More than one million visitors cross the choppy waters of the San Francisco Bay by ferry every year to visit Alcatraz Island. Though it’s had many uses, the small island is best known for housing the famous Alcatraz prison from 1934 to 1963. Naturally, when the National Park Service opened up Alcatraz to the public in 1973, people flocked to the Rock to see the prison that had held infamous gangsters such as Al Capone and Machine Gun Kelly.
The tallest structure on the island and, therefore, usually one of the first things visitors see, is the water tower. Built in the 1940s, the water tower was part of a $1.1 restoration project that was completed in the spring of 2012 to help preserve the historic resources on Alcatraz.
After reading about the project on a website, Patrick Heltsley, vice president of the maintenance division for Pittsburg Tank & Tower Group, called the general contractor to inquire about the job. The general contractor had the task of securing Alcatraz structurally but was hiring subcontractors to complete specialized work. With their expertise in the field of tank restoration, PTTM secured the contract for restoring the water tower.
Heltsley flew to San Francisco to meet with officials before he delivered a budget for the product. He was part of a group that toured the Alcatraz grounds to get a better idea of what was needed to restore the water tower.
“We got to go to places that are never seen anymore,” he said.
Water Tower Restoration
Pittsburg sent two crews to work on the tower. Longtime PTTG foreman Mark Garrett helped oversee the project. Work was delayed at the onset due to the presence of gulls that used the water tower as a nesting place. Everything got rolling once the birds were out of the way.
“We had to restore the tank to make it look like its current condition but structurally sound,” said Heltsley.
The A36 steel parts were fabricated in Pittsburg’s Henderson shop and then shipped to Alcatraz. Crew members patched holes in the tank and reinforced the catwalk and handrails with the steel.
Leg braces were replaced out of flat bar and made to look like the cross members on an old lattice leg tank. In some cases, pieces missing from the tank were not restored so the water tower would match a certain historical time period.
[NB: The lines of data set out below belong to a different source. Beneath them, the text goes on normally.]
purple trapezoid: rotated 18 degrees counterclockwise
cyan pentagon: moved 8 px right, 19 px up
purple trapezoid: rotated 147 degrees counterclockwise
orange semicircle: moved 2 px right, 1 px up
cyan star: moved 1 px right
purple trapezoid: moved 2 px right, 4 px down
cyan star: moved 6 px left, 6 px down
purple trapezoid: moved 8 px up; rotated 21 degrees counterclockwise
For instance, an overhang was not installed when a new roof went up because the park services wanted it to look as it had during the Native American occupation in the early 1970s, Heltsley said.
Occupation of Alcatraz
A group of Native Americans occupied Alcatraz for approximately 19 months to protest federal policies related to American Indians. The Native Americans cited the Sioux Treaty of 1868 (also known as the Treaty of Fort Laramie), which stated that all abandoned federal lands were to be returned to the Native people who once occupied it.
From Nov. 20, 1969, until U.S. Marshals removed the remaining occupants on June 11, 1971, dozens of Native Americans called Alcatraz home. While on the island, Native Americans painted on the tower the words “Peace and Freedom. Welcome. Home of the Free Indian.”
Decades later, the park service decided it wanted to preserve this bit of history and launched the restoration project.
Finishing the job
The water tower hadn’t held water since the prison was shut down and needed a lot of maintenance. Holes riddled the steel. There was so much deterioration that not all of the tank could be patched.
The tank was fully contained as crews worked. Steel had to be brought up through the containment, positioned, and then welded into place without burning the containment. There were benefits to this method.
“It was nice because you could walk and touch every square inch of the tank,” Heltsley said. “They had so much containment and staging built around the tank that you could touch anywhere you wanted, work anywhere you wanted.”
Inside the tank, 100 percent epoxy paint was used over fiberglass sheets that helped reinforce the structure.
“The work went great,” said Heltsley. “The painters that were out there was a really good group.”
Once the Pittsburg crews were finished and had gone home, artists painstakingly recreated the Native American’s message. The original message was measured and photographed as a reference.
“Preserving history, to me, is very important,” said Heltsley. “I think it’s great fun to just be part of a project like that.”
Pittsburg Tank & Tower Group, which is celebrating its 100th anniversary in 2019, has worked on several projects to preserve various water towers. Most of these towers are in small towns that have turned their no longer functional water towers into billboards advertising their towns. PTTG has also worked on other government-owned water towers in historically significant areas like Plum Island.
“We’ve done some pretty neat jobs over the years,” said Heltsley. “We’ll take on about anything, that’s what I like about our company.”